Inference time: 2.5589447021484375 s
-------------------- Prompt --------------------
<s>[INST] <<SYS>>

<</SYS>>

What is AI? [/INST]
-------------------- Output --------------------
[INST] <<SYS>>

<</SYS>>

What is AI? [/INST]

<[INST]

>

>

>

>

>

>

>

>
ZhaoqiongZ commented 10 months ago

same result also got on Arc770 with LLama2 7B

(zzq_py39) a770@RPLP-A770:~/zhaoqion/zhaoqion$ python generate.py  --repo-id-or-model-path models--meta-llama--Llama-2-7b-hf/snapshots/6fdf2e60f86ff2481f2241aaee459f85b5b0bbb9/
/home/a770/miniconda3/envs/zzq_py39/lib/python3.9/site-packages/torchvision/io/image.py:13: UserWarning: Failed to load image Python extension: ''If you don't plan on using image functionality from `torchvision.io`, you can ignore this warning. Otherwise, there might be something wrong with your environment. Did you have `libjpeg` or `libpng` installed before building `torchvision` from source?
  warn(
Loading checkpoint shards: 100%|██████████████████████████████████████| 2/2 [00:00<00:00, 26.87it/s]
2023-11-17 14:34:15,348 - bigdl.llm.transformers.utils - INFO - Converting the current model to sym_int4 format......
Inference time: 0.612342119216919 s
-------------------- Prompt --------------------
<s>[INST] <<SYS>>

<</SYS>>

What is AI? [/INST]
-------------------- Output --------------------
[INST] <<SYS>>

<</SYS>>

What is AI? [/INST]

[/INST]

[/INST]

[/INST]

[/INST]

[/INST]
hkvision commented 10 months ago

@chtanch Please check if you can reproduce this issue.

chtanch commented 10 months ago

I reproduced the issue for Arc770 with Llama-2-7b-hf.

For this script, please use 'chat' versions, which are fine-tuned with [INST] and \<\> symbols. E.g, use Llama-2-7b-chat-hf, instead of Llama-2-7b-hf. Llama-2-7b-chat-hf works correctly in my tests.

ZhaoqiongZ commented 10 months ago

Hi @chtanch , thanks for your advice! Will Llama-2-7b-hf works well with other script ?

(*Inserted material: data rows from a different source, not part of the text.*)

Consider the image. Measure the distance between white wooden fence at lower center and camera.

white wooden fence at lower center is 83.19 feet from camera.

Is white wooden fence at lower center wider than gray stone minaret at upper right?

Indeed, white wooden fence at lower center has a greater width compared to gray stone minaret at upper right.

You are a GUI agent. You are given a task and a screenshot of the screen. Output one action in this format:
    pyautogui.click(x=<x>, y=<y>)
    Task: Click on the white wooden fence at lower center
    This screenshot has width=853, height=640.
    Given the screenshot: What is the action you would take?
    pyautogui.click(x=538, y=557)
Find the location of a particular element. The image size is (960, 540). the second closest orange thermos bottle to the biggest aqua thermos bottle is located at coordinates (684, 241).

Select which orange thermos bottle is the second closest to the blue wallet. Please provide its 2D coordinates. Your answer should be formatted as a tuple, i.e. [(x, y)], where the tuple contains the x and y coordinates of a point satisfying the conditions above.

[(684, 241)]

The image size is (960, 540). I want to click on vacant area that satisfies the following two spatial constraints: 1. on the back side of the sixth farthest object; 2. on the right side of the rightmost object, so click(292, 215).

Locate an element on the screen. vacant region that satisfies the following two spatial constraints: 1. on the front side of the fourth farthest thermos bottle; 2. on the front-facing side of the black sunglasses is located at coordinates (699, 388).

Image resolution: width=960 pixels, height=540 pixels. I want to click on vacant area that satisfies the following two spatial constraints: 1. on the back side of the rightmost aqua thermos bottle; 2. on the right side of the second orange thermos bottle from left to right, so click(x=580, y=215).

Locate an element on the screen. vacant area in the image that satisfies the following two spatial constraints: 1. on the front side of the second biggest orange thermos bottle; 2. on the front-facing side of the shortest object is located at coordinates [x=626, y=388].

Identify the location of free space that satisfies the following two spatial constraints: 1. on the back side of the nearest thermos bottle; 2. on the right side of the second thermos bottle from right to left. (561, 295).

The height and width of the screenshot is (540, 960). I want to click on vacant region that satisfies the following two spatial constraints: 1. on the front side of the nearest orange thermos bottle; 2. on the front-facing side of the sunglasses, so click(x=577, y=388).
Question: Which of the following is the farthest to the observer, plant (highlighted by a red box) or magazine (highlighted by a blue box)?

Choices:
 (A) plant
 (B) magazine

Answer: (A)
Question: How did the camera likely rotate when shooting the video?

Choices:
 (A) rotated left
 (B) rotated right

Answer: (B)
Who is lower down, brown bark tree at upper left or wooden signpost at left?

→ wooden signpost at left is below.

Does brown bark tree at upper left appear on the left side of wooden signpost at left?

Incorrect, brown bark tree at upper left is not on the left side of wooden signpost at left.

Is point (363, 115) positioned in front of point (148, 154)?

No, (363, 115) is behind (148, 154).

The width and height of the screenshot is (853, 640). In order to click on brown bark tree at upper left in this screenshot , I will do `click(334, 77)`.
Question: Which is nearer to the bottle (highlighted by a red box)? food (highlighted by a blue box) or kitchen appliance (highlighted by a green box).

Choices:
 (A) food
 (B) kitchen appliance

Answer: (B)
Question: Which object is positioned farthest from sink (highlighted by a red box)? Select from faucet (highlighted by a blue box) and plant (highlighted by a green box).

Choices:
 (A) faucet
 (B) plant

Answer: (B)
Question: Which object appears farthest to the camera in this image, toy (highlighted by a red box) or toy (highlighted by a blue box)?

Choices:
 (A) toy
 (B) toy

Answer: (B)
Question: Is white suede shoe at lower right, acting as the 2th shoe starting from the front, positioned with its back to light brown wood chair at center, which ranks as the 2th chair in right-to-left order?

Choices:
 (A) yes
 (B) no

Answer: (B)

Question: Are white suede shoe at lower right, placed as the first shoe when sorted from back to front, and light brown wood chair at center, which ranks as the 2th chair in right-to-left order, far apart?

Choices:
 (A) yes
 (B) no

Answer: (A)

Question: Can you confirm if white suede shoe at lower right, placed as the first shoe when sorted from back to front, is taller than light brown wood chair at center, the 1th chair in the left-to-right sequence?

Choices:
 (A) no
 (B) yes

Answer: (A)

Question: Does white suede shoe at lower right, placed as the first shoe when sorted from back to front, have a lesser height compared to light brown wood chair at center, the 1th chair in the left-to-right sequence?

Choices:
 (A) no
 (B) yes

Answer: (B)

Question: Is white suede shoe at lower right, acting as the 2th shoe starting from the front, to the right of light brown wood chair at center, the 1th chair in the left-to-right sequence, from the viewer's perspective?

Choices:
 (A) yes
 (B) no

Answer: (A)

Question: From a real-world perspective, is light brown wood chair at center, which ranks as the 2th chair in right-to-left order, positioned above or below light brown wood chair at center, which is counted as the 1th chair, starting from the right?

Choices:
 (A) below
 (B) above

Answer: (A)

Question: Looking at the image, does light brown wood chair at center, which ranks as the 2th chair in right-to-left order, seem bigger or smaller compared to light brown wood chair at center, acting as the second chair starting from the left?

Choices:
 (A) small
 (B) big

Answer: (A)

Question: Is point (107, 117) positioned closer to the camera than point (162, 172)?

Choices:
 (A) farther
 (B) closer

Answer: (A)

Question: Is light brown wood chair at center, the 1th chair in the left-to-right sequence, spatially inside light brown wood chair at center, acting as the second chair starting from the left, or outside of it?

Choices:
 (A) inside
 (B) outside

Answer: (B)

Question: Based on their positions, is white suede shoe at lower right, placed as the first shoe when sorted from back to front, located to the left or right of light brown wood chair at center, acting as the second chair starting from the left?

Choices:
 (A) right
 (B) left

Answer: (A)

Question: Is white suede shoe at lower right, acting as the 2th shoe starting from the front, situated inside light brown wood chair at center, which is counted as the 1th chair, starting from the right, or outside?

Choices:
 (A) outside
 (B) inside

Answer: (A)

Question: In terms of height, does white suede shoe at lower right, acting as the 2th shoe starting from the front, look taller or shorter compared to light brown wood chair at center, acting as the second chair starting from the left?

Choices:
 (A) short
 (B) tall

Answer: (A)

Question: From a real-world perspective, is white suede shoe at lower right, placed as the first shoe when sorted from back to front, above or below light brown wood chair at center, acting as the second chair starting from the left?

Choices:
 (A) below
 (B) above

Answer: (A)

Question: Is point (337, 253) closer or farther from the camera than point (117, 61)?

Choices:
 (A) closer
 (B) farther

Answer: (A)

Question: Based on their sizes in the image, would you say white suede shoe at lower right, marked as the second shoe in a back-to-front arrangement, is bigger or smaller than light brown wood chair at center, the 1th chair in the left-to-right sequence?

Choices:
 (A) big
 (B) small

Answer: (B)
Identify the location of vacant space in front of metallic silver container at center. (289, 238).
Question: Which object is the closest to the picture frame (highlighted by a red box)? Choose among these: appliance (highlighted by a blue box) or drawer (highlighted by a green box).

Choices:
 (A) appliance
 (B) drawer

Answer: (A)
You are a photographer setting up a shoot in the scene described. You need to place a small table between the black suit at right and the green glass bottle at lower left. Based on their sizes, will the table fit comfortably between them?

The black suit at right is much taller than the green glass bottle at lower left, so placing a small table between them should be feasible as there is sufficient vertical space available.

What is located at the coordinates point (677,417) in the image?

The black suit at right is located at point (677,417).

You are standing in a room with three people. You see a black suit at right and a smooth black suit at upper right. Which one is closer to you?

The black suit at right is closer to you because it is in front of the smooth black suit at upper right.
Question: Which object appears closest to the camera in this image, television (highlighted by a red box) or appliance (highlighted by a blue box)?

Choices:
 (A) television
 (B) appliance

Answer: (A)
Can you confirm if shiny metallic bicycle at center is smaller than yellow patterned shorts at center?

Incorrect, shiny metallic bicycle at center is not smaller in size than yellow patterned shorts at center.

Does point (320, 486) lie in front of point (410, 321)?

hkvision commented 10 months ago

Since the prompt templates are for chat models only, the base model seems to have no prompt structure. Can you try removing the prompt to see the result?

chtanch commented 10 months ago

Hi @chtanch , thanks for your advice! Will Llama-2-7b-hf works well with other script ?

You can try scripts/code that do not add the special tokens [INST], [/INST], \<\>, \<\> to the prompt. Alternatively, remove them from the prompt as suggested by hkvision.